_Page extract_.
Project Ironhorse: Stage 1
This is to document the build of Project Ironhorse. Since nobody in my house went to their respective school or jobs last week, I enlisted the help of my son to help build our new AI inference rig. These are the build notes.
I started with an AMD 5800x and a gaming motherboard. 2x RTX 3090s and 64 GB of RAM. It was already a decent setup, however we were maxed out on PCIe lanes, needed a case because the motherboard was sagging under the weight of the GPUs, and we were not going to be able to do anything more with this system.
The New Platform
So the new rig as it stands is built atop the Supermicro M12SWA-TF WRX80 motherboard with room for six full 16x PCIe 4.0 slots, loads of ECC RAM, and a Threadripper Pro 5995WX. We populated it with 512 GB of ECC RAM, only 384 of which is currently working, and added an RTX 3090 Founders Edition card to the mix.
For approximate bill-of-materials, costs, and design rationale, please visit the first post about Project Ironhorse: here
BUILD ISSUES & RESOLUTIONS
Motherboard BIOS Issues
The motherboard is not particularly easy to get going. Whereas gaming motherboards usually have an okay BIOS, and they just sort of detect things. The Supermicro board really did not. It was a confluence of issues, which had to be teased out in order to get it running.

_Work item 1_.
Copy the rows in the first block word for word, starting at the line containing "Find the location" and ending at the line containing "This screenshot has height=540, width=960. I".

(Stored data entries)
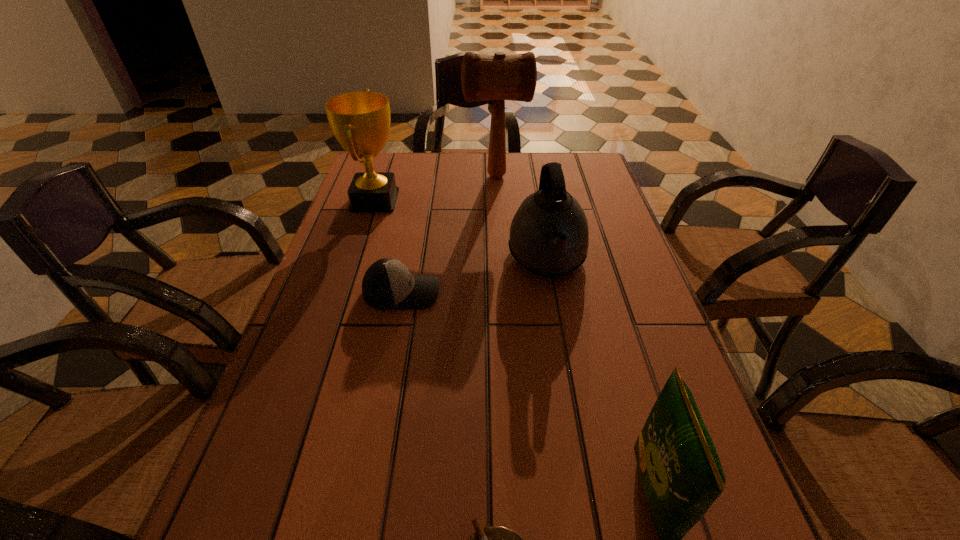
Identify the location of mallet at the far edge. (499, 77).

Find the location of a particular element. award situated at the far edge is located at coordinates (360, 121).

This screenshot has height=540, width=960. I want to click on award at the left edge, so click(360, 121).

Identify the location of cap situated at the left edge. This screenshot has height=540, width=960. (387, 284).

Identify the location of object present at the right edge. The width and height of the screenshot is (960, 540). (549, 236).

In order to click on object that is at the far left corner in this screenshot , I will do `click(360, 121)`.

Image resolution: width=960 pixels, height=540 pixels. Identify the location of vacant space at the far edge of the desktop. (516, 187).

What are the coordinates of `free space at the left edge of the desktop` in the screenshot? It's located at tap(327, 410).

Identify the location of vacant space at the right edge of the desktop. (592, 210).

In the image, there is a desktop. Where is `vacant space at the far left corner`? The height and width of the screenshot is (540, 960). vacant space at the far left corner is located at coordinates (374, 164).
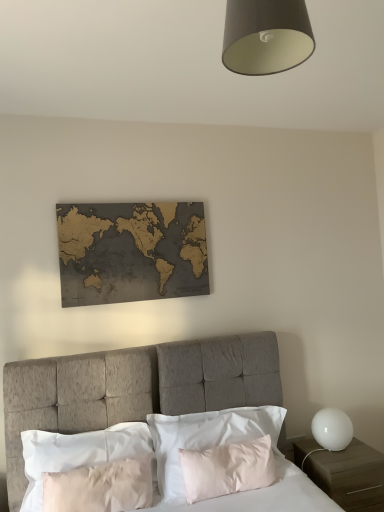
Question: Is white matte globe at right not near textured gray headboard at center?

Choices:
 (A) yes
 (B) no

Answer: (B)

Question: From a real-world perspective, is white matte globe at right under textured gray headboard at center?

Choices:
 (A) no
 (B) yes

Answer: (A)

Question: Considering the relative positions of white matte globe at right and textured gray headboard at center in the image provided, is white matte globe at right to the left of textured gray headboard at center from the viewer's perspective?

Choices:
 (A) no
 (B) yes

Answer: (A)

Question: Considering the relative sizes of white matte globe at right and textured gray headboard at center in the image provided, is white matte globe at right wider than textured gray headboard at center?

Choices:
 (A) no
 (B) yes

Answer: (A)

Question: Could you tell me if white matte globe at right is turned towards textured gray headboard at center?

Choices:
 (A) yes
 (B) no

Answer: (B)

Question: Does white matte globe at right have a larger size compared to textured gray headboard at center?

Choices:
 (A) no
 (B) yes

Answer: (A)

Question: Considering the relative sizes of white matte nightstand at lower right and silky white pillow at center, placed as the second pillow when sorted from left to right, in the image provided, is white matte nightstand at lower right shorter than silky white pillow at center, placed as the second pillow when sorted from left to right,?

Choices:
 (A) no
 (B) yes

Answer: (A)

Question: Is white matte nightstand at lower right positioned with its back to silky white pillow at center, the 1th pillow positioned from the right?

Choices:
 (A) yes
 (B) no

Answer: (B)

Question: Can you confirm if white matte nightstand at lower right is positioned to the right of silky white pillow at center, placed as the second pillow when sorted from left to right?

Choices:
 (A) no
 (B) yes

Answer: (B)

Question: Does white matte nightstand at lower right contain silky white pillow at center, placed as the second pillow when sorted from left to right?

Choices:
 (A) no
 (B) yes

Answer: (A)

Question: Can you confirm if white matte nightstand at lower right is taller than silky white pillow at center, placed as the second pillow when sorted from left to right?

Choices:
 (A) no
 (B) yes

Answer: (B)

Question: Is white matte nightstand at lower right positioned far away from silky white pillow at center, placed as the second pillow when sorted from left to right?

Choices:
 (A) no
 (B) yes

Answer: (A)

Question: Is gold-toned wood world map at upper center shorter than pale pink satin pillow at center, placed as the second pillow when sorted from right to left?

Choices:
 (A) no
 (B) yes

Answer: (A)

...

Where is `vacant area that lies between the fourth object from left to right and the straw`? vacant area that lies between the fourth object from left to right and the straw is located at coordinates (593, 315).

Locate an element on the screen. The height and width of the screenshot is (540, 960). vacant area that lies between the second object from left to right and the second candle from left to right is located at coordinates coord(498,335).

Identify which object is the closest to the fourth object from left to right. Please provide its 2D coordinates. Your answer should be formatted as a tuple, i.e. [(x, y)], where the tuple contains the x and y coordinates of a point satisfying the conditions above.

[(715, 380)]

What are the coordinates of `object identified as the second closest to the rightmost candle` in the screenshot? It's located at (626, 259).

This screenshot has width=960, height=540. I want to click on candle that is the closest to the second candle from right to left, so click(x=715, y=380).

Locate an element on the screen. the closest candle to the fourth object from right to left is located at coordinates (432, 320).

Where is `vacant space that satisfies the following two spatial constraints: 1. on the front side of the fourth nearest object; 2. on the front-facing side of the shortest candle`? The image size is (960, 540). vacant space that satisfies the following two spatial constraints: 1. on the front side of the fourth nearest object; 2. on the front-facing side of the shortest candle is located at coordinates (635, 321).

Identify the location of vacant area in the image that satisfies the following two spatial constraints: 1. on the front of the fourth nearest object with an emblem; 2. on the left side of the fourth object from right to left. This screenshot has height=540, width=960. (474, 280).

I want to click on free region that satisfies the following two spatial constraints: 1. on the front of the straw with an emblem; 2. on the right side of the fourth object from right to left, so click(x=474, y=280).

_Work item 2_.
Pick up the write-up on building the AI inference rig right after its final sentence and keep it going.

_Task answer 1_.
Find the location of a particular element. award situated at the far edge is located at coordinates (360, 121).

This screenshot has height=540, width=960. I want to click on award at the left edge, so click(360, 121).

_Task answer 2_.
JPW3 Connector
The first being that I didn't connect the board's JPW3 connector to power, thinking that it probably shared a common bus with JPW2 and JPW4--evidently not the case. Also, the GPUs were not immediately detected and video went to the onboard to the VGA port (who tf still has a VGA monitor?).
RAM Troubleshooting
Next, it absolutely didn't help that one of my RAM modules was faulty, preventing the system from booting when said module was installed. I had to use process of elimination to find the faulty module, which reduced our total system memory from 512GB to 384GB (had to remove a pair of RAM sticks).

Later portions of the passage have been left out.